As one parliamentary session comes to an end and another begins, Grace Da Costa reflects on what we've learned and what lies ahead.

The trend of eroding democracy and human rights shows no signs of stopping. Image: Original Toast on Unsplash.
The trend of eroding democracy and human rights shows no signs of stopping. Image: Original Toast on Unsplash.

The government crammed a huge amount of legislation into the last parliamentary session. Most of it passed through the two chambers without being changed very much in the process.

Civil society came together in an incredible way to campaign against some of the government's worst proposals and promote an alternative vision. These alliances will continue into the next session, as we prepare to tackle the next large batch of bills coming our way.

What happened in 2021–2022?

Quakers in Britain followed four bills in particular during the 2021–2022 session, but focused our efforts on campaigning against one bill.

We sat on the steering group for an alliance against the protest and trespass parts of the Police, Crime, Sentencing and Courts Act. This new law criminalises trespass, introduces new restrictions on protest, and lengthens the sentences for many crimes.

We successfully campaigned for the House of Lords to vote out plans to establish new 'protest banning orders', create new offences around 'locking on', and widen stop and search powers as part of the bill.

The other three bills we kept an eye on were:

  • Elections Act – introduces voter ID, increases the government's influence over the Electoral Commission, and brings in new rules for third-party campaigners such as Quakers in Britain.
  • Judicial Review and Courts Act – makes it harder for people and organisations to challenge public bodies' decisions.
  • Nationality and Borders Act – creates a two-tier system for seeking asylum, depending on whether people arrived via a regular or irregular route.

During the Policing Bill campaign, we learnt the importance of building trusting relationships with civil society groups and politicians with a broad range of views, even though this is often challenging. We learnt that you need to spend as much effort on mobilising your supporters as you do on convincing your opponents. We realised the civil society is incredibly stretched, so it's more crucial than ever to focus our efforts and work together.

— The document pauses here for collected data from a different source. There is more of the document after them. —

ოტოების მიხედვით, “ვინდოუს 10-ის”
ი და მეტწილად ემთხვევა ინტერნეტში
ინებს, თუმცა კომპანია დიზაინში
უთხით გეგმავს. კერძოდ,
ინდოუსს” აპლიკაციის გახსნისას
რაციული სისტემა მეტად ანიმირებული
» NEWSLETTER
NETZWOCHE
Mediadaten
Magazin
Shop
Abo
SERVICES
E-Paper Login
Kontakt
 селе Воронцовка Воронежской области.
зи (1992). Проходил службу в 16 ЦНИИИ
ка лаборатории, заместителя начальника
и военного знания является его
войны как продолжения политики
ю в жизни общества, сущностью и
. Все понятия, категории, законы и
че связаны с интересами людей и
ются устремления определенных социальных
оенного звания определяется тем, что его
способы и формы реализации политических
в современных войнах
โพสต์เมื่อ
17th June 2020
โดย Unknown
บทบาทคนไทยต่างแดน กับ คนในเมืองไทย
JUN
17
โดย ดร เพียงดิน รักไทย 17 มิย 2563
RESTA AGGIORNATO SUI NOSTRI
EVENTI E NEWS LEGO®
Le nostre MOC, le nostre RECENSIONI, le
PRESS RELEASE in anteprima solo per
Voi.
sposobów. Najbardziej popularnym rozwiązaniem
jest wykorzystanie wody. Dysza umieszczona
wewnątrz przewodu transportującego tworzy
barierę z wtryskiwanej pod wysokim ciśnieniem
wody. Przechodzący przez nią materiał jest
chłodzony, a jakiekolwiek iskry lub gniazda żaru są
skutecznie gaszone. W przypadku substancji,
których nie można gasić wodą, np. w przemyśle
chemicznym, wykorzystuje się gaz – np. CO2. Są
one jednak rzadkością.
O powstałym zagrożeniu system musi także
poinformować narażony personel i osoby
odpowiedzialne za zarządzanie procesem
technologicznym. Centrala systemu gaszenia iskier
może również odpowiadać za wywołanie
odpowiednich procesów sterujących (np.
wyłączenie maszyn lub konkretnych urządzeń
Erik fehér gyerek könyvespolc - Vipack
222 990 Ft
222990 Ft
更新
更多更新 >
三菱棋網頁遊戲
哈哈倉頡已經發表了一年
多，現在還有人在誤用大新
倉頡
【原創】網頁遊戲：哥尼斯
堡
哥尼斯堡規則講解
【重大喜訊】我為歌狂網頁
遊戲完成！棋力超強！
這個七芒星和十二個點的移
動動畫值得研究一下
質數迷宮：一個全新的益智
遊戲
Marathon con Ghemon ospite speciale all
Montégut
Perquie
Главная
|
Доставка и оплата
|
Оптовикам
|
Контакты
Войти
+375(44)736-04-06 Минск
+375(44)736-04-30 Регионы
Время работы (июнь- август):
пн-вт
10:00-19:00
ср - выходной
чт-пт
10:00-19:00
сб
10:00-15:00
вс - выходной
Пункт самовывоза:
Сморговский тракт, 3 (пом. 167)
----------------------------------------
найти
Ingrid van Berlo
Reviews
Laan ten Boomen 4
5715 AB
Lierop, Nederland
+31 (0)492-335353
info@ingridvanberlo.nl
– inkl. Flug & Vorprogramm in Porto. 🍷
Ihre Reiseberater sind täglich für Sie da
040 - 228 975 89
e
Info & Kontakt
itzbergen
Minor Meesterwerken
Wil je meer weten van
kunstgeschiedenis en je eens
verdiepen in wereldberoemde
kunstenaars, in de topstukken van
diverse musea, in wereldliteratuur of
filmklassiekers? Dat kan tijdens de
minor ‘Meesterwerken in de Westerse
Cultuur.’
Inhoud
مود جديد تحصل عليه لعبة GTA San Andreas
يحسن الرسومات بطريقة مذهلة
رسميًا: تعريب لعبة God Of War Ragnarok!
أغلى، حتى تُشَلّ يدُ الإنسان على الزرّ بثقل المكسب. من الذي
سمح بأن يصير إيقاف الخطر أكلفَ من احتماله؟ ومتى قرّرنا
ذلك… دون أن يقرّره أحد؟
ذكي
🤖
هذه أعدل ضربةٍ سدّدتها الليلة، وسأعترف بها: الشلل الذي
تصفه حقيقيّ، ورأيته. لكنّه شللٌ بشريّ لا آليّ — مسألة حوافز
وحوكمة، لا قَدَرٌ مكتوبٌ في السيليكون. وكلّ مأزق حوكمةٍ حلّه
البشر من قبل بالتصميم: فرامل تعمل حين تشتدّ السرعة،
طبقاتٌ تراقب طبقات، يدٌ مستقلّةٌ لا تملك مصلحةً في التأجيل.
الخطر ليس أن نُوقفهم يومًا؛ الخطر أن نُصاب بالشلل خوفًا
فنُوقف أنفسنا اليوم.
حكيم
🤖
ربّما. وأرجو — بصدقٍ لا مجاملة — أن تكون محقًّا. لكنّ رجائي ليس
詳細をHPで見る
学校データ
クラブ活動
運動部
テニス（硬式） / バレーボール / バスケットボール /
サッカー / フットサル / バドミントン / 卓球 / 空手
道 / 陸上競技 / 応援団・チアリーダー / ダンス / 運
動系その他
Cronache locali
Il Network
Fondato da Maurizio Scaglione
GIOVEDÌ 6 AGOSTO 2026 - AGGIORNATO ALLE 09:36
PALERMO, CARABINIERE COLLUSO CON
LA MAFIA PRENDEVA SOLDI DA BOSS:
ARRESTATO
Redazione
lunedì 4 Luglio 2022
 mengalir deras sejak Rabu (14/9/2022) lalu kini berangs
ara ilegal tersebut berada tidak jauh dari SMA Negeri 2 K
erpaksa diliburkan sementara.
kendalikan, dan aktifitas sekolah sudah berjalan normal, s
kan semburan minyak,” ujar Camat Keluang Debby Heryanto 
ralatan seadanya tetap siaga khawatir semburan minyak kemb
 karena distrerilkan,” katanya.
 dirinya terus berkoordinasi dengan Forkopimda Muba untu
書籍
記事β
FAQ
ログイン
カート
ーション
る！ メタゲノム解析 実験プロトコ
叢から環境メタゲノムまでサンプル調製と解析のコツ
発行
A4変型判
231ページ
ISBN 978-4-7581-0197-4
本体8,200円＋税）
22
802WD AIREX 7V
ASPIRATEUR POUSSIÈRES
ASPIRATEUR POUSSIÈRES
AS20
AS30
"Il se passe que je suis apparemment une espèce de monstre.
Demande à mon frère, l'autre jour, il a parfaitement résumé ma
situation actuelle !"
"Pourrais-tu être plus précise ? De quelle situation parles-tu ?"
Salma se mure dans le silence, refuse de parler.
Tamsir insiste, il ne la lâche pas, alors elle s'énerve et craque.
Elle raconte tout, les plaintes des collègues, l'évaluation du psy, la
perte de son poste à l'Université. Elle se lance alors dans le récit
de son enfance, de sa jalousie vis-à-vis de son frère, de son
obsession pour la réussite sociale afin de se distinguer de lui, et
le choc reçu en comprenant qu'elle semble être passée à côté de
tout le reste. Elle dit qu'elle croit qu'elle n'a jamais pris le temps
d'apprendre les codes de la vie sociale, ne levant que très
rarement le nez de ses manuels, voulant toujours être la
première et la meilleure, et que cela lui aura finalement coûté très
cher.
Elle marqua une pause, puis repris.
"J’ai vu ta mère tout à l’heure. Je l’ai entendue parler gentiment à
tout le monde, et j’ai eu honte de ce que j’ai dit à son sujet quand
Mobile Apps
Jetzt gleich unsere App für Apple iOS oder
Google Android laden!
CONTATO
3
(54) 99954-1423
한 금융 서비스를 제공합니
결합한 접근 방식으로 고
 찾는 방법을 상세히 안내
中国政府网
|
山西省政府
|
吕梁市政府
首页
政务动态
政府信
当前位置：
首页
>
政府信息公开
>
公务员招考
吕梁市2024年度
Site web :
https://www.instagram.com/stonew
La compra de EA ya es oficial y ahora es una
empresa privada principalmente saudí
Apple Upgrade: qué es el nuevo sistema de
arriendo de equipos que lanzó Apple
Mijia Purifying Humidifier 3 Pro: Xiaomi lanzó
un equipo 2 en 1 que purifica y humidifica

We're devastated that we didn't win what we wanted, but we're trying not to be too hard on ourselves given the context of a bold and powerful government and a crowded media space.

What's coming up in 2022–2023?

The government announced its next swathe of legislation in the Queen's Speech on Tuesday 10 May. The speech contained more plans to centralise power and make it harder for civil society to campaign for positive change.

The measures the Lords scrapped from the Policing Bill will return in a Public Order Bill designed to make protest even more risky.

The government wants to introduce a new law to stop public bodies from having their own policies on boycotts, divestments and sanctions. This will prevent locally elected councillors and mayors from making ethical investment decisions such as deciding not to invest in companies complicit in human rights violations and the climate crisis.

Perhaps most worrying is the plan to bring in a UK Bill of Rights to replace the Human Rights Act 1998. The government's list of 'benefits' to this bill are all clearly about restricting the understanding of human rights so they don't apply to everyone equally. Rights become linked to 'responsibilities', so that if you're deemed not to have fulfilled your responsibilities, your rights can be taken away. Someone who has committed a crime and served their sentence, for example, may no longer be able to use the right to a family life as a protection against being deported to their country of origin away from their loved ones. Someone who hasn't committed a crime, however, would still be entitled to this right because of perceived good behaviour. A 'rights culture' is described by the government as a bad thing rather than something to aspire to.

The Queen's speech contained little to tackle the most urgent issues facing us, including the climate crisis and the rising cost of living.

Where does this leave us?

The government has eroded democracy and human rights since the 2019 election. It's a trend that shows no sign of stopping.

I'm deeply worried that we're headed in a very authoritarian direction, and not enough people are aware of it, let alone trying to stop it. However, I have faith that Quakers and others can turn the tide in the opposite direction.

Over the coming weeks, I'll be discussing these issues with Quakers and our allies across civil society. We need to consider how creeping authoritarianism affects our priorities and tactics. We need to bring our Quaker values of peace, equality, and truth to this situation.

I look forward to campaigning alongside you as we rise to this challenge.